[Saved data entries]
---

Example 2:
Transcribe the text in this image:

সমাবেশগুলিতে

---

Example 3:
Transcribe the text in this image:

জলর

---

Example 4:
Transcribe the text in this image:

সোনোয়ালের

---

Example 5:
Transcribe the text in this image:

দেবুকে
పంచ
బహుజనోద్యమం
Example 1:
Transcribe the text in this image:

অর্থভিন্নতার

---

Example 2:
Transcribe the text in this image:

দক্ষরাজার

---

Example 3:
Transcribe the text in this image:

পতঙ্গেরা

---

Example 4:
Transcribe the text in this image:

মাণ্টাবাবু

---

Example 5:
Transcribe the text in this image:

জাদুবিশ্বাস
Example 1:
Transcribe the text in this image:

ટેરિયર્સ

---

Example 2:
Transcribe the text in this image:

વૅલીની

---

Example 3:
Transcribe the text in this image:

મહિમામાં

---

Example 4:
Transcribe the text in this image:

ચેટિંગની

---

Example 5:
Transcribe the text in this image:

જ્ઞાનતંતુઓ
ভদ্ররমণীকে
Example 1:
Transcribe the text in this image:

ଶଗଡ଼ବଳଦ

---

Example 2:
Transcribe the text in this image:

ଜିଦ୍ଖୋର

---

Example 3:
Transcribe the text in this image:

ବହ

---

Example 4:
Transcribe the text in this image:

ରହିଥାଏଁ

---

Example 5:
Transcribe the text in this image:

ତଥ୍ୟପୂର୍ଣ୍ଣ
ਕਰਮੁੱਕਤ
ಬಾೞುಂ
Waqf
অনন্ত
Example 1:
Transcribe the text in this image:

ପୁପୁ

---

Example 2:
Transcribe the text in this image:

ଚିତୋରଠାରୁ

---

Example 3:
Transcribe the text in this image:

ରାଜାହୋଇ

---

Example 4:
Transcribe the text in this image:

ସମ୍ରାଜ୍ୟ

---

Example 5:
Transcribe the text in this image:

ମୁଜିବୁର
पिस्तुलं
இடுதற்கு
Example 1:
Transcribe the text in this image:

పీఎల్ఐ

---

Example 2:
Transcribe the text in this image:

ASSIGNED TASK :: Every line of the data must be reproduced exactly.

TASK RESPONSE ::
---

Example 2:
Transcribe the text in this image:

সমাবেশগুলিতে

---

Example 3:
Transcribe the text in this image:

জলর

---

Example 4:
Transcribe the text in this image:

সোনোয়ালের

---

Example 5:
Transcribe the text in this image:

দেবুকে
పంచ
బహుజనోద్యమం
Example 1:
Transcribe the text in this image:

অর্থভিন্নতার

---

Example 2:
Transcribe the text in this image:

দক্ষরাজার

---

Example 3:
Transcribe the text in this image:

পতঙ্গেরা

---

Example 4:
Transcribe the text in this image:

মাণ্টাবাবু

---

Example 5:
Transcribe the text in this image:

জাদুবিশ্বাস
Example 1:
Transcribe the text in this image:

ટેરિયર્સ

---

Example 2:
Transcribe the text in this image:

વૅલીની

---

Example 3:
Transcribe the text in this image:

મહિમામાં

---

Example 4:
Transcribe the text in this image:

ચેટિંગની

---

Example 5:
Transcribe the text in this image:

જ્ઞાનતંતુઓ
ভদ্ররমণীকে
Example 1:
Transcribe the text in this image:

ଶଗଡ଼ବଳଦ

---

Example 2:
Transcribe the text in this image:

ଜିଦ୍ଖୋର

---

Example 3:
Transcribe the text in this image:

ବହ

---

Example 4:
Transcribe the text in this image:

ରହିଥାଏଁ

---

Example 5:
Transcribe the text in this image:

ତଥ୍ୟପୂର୍ଣ୍ଣ
ਕਰਮੁੱਕਤ
ಬಾೞುಂ
Waqf
অনন্ত
Example 1:
Transcribe the text in this image:

ପୁପୁ

---

Example 2:
Transcribe the text in this image:

ଚିତୋରଠାରୁ

---

Example 3:
Transcribe the text in this image:

ରାଜାହୋଇ

---

Example 4:
Transcribe the text in this image:

ସମ୍ରାଜ୍ୟ

---

Example 5:
Transcribe the text in this image:

ମୁଜିବୁର
पिस्तुलं
இடுதற்கு
Example 1:
Transcribe the text in this image:

పీఎల్ఐ

---

Example 2:
Transcribe the text in this image:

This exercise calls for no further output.